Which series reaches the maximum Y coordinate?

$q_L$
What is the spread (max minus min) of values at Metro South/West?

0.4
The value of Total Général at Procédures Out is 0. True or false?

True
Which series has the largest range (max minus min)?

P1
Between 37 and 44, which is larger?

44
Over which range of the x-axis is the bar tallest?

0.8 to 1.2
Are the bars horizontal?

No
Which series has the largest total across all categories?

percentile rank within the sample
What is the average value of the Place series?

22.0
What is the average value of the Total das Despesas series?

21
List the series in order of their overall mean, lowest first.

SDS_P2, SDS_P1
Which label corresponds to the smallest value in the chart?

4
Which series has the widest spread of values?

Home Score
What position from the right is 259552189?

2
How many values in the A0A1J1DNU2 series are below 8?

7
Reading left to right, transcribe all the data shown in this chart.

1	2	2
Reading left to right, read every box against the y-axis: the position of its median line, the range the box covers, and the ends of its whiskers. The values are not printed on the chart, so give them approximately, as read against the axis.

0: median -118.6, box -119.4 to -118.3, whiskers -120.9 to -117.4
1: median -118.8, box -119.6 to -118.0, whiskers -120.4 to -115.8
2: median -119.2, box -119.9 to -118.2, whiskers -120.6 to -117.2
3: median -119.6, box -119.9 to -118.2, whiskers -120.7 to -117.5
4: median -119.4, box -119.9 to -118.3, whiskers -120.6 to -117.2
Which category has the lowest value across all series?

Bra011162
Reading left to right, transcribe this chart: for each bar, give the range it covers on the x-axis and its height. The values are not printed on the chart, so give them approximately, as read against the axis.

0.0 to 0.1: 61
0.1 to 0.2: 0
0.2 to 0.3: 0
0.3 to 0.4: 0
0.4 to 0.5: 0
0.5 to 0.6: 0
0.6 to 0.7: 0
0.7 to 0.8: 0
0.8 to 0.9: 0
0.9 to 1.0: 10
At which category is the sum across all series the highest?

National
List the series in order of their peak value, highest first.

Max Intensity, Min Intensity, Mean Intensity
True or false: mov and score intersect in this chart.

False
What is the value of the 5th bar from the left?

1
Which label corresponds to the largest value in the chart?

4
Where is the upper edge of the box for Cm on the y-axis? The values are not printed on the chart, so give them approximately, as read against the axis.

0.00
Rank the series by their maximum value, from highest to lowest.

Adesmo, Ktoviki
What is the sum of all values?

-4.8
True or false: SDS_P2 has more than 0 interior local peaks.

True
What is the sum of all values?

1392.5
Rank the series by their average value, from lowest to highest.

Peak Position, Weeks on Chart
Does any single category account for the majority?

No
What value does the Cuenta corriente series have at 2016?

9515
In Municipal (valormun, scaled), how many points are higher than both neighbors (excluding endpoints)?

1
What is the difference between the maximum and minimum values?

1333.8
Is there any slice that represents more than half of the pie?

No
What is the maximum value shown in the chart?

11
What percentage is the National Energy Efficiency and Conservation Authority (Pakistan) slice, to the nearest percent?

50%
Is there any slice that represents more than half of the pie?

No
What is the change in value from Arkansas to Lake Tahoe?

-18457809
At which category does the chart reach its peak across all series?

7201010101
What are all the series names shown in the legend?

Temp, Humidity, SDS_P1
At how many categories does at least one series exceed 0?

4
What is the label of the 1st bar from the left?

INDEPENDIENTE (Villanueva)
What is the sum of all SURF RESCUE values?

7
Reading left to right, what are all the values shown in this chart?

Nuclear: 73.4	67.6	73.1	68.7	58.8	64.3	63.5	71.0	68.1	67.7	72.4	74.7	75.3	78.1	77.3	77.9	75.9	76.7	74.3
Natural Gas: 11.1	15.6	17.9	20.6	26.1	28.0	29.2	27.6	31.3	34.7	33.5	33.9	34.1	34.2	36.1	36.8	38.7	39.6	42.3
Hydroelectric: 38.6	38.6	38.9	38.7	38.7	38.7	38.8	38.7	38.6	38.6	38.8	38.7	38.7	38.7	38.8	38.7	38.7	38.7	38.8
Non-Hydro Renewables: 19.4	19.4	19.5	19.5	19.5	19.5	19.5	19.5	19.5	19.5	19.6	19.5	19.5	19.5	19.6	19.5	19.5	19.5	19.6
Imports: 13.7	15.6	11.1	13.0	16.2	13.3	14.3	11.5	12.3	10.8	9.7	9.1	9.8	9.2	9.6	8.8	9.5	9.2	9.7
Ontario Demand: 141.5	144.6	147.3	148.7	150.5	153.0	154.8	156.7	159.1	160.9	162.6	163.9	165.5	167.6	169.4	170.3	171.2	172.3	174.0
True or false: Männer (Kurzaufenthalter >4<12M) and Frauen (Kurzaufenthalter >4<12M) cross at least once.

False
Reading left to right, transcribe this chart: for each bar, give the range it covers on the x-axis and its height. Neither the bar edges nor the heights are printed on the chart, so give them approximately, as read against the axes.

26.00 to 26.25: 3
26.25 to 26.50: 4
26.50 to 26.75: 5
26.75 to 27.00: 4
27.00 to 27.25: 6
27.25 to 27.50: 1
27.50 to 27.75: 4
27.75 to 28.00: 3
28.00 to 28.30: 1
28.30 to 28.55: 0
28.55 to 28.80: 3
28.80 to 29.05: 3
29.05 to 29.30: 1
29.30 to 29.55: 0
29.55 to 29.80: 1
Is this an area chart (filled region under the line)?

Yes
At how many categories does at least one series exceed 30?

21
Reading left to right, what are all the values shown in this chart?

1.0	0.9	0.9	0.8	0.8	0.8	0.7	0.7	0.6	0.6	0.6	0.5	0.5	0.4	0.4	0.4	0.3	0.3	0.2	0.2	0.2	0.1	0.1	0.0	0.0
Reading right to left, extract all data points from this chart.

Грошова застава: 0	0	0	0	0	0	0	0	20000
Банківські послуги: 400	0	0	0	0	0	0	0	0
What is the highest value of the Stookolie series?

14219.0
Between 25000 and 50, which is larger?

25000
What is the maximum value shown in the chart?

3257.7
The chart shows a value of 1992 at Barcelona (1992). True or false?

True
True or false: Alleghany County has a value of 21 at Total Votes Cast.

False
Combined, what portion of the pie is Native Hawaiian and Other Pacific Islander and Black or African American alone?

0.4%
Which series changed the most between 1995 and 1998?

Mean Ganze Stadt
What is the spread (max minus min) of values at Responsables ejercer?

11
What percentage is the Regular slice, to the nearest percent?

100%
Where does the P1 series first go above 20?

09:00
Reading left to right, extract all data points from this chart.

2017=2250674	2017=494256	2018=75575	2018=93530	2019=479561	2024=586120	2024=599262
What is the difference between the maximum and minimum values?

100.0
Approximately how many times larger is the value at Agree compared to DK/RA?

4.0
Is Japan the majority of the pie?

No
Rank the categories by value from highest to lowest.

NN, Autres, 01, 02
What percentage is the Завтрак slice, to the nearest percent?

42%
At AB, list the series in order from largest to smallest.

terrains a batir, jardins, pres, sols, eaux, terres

= = = =

Description of the task => Copy out all of the records above word for word, with nothing changed.

Output for this exercise =>
Which series reaches the maximum Y coordinate?

$q_L$
What is the spread (max minus min) of values at Metro South/West?

0.4
The value of Total Général at Procédures Out is 0. True or false?

True
Which series has the largest range (max minus min)?

P1
Between 37 and 44, which is larger?

44
Over which range of the x-axis is the bar tallest?

0.8 to 1.2
Are the bars horizontal?

No
Which series has the largest total across all categories?

percentile rank within the sample
What is the average value of the Place series?

22.0
What is the average value of the Total das Despesas series?

21
List the series in order of their overall mean, lowest first.

SDS_P2, SDS_P1
Which label corresponds to the smallest value in the chart?

4
Which series has the widest spread of values?

Home Score
What position from the right is 259552189?

2
How many values in the A0A1J1DNU2 series are below 8?

7
Reading left to right, transcribe all the data shown in this chart.

1	2	2
Reading left to right, read every box against the y-axis: the position of its median line, the range the box covers, and the ends of its whiskers. The values are not printed on the chart, so give them approximately, as read against the axis.

0: median -118.6, box -119.4 to -118.3, whiskers -120.9 to -117.4
1: median -118.8, box -119.6 to -118.0, whiskers -120.4 to -115.8
2: median -119.2, box -119.9 to -118.2, whiskers -120.6 to -117.2
3: median -119.6, box -119.9 to -118.2, whiskers -120.7 to -117.5
4: median -119.4, box -119.9 to -118.3, whiskers -120.6 to -117.2
Which category has the lowest value across all series?

Bra011162
Reading left to right, transcribe this chart: for each bar, give the range it covers on the x-axis and its height. The values are not printed on the chart, so give them approximately, as read against the axis.

0.0 to 0.1: 61
0.1 to 0.2: 0
0.2 to 0.3: 0
0.3 to 0.4: 0
0.4 to 0.5: 0
0.5 to 0.6: 0
0.6 to 0.7: 0
0.7 to 0.8: 0
0.8 to 0.9: 0
0.9 to 1.0: 10
At which category is the sum across all series the highest?

National
List the series in order of their peak value, highest first.

Max Intensity, Min Intensity, Mean Intensity
True or false: mov and score intersect in this chart.

False
What is the value of the 5th bar from the left?

1
Which label corresponds to the largest value in the chart?

4
Where is the upper edge of the box for Cm on the y-axis? The values are not printed on the chart, so give them approximately, as read against the axis.

0.00
Rank the series by their maximum value, from highest to lowest.

Adesmo, Ktoviki
What is the sum of all values?

-4.8
True or false: SDS_P2 has more than 0 interior local peaks.

True
What is the sum of all values?

1392.5
Rank the series by their average value, from lowest to highest.

Peak Position, Weeks on Chart
Does any single category account for the majority?

No
What value does the Cuenta corriente series have at 2016?

9515
In Municipal (valormun, scaled), how many points are higher than both neighbors (excluding endpoints)?

1
What is the difference between the maximum and minimum values?

1333.8
Is there any slice that represents more than half of the pie?

No
What is the maximum value shown in the chart?

11
What percentage is the National Energy Efficiency and Conservation Authority (Pakistan) slice, to the nearest percent?

50%
Is there any slice that represents more than half of the pie?

No
What is the change in value from Arkansas to Lake Tahoe?

-18457809
At which category does the chart reach its peak across all series?

7201010101
What are all the series names shown in the legend?

Temp, Humidity, SDS_P1
At how many categories does at least one series exceed 0?

4
What is the label of the 1st bar from the left?

INDEPENDIENTE (Villanueva)
What is the sum of all SURF RESCUE values?

7
Reading left to right, what are all the values shown in this chart?

Nuclear: 73.4	67.6	73.1	68.7	58.8	64.3	63.5	71.0	68.1	67.7	72.4	74.7	75.3	78.1	77.3	77.9	75.9	76.7	74.3
Natural Gas: 11.1	15.6	17.9	20.6	26.1	28.0	29.2	27.6	31.3	34.7	33.5	33.9	34.1	34.2	36.1	36.8	38.7	39.6	42.3
Hydroelectric: 38.6	38.6	38.9	38.7	38.7	38.7	38.8	38.7	38.6	38.6	38.8	38.7	38.7	38.7	38.8	38.7	38.7	38.7	38.8
Non-Hydro Renewables: 19.4	19.4	19.5	19.5	19.5	19.5	19.5	19.5	19.5	19.5	19.6	19.5	19.5	19.5	19.6	19.5	19.5	19.5	19.6
Imports: 13.7	15.6	11.1	13.0	16.2	13.3	14.3	11.5	12.3	10.8	9.7	9.1	9.8	9.2	9.6	8.8	9.5	9.2	9.7
Ontario Demand: 141.5	144.6	147.3	148.7	150.5	153.0	154.8	156.7	159.1	160.9	162.6	163.9	165.5	167.6	169.4	170.3	171.2	172.3	174.0
True or false: Männer (Kurzaufenthalter >4<12M) and Frauen (Kurzaufenthalter >4<12M) cross at least once.

False
Reading left to right, transcribe this chart: for each bar, give the range it covers on the x-axis and its height. Neither the bar edges nor the heights are printed on the chart, so give them approximately, as read against the axes.

26.00 to 26.25: 3
26.25 to 26.50: 4
26.50 to 26.75: 5
26.75 to 27.00: 4
27.00 to 27.25: 6
27.25 to 27.50: 1
27.50 to 27.75: 4
27.75 to 28.00: 3
28.00 to 28.30: 1
28.30 to 28.55: 0
28.55 to 28.80: 3
28.80 to 29.05: 3
29.05 to 29.30: 1
29.30 to 29.55: 0
29.55 to 29.80: 1
Is this an area chart (filled region under the line)?

Yes
At how many categories does at least one series exceed 30?

21
Reading left to right, what are all the values shown in this chart?

1.0	0.9	0.9	0.8	0.8	0.8	0.7	0.7	0.6	0.6	0.6	0.5	0.5	0.4	0.4	0.4	0.3	0.3	0.2	0.2	0.2	0.1	0.1	0.0	0.0
Reading right to left, extract all data points from this chart.

Грошова застава: 0	0	0	0	0	0	0	0	20000
Банківські послуги: 400	0	0	0	0	0	0	0	0
What is the highest value of the Stookolie series?

14219.0
Between 25000 and 50, which is larger?

25000
What is the maximum value shown in the chart?

3257.7
The chart shows a value of 1992 at Barcelona (1992). True or false?

True
True or false: Alleghany County has a value of 21 at Total Votes Cast.

False
Combined, what portion of the pie is Native Hawaiian and Other Pacific Islander and Black or African American alone?

0.4%
Which series changed the most between 1995 and 1998?

Mean Ganze Stadt
What is the spread (max minus min) of values at Responsables ejercer?

11
What percentage is the Regular slice, to the nearest percent?

100%
Where does the P1 series first go above 20?

09:00
Reading left to right, extract all data points from this chart.

2017=2250674	2017=494256	2018=75575	2018=93530	2019=479561	2024=586120	2024=599262
What is the difference between the maximum and minimum values?

100.0
Approximately how many times larger is the value at Agree compared to DK/RA?

4.0
Is Japan the majority of the pie?

No
Rank the categories by value from highest to lowest.

NN, Autres, 01, 02
What percentage is the Завтрак slice, to the nearest percent?

42%
At AB, list the series in order from largest to smallest.

terrains a batir, jardins, pres, sols, eaux, terres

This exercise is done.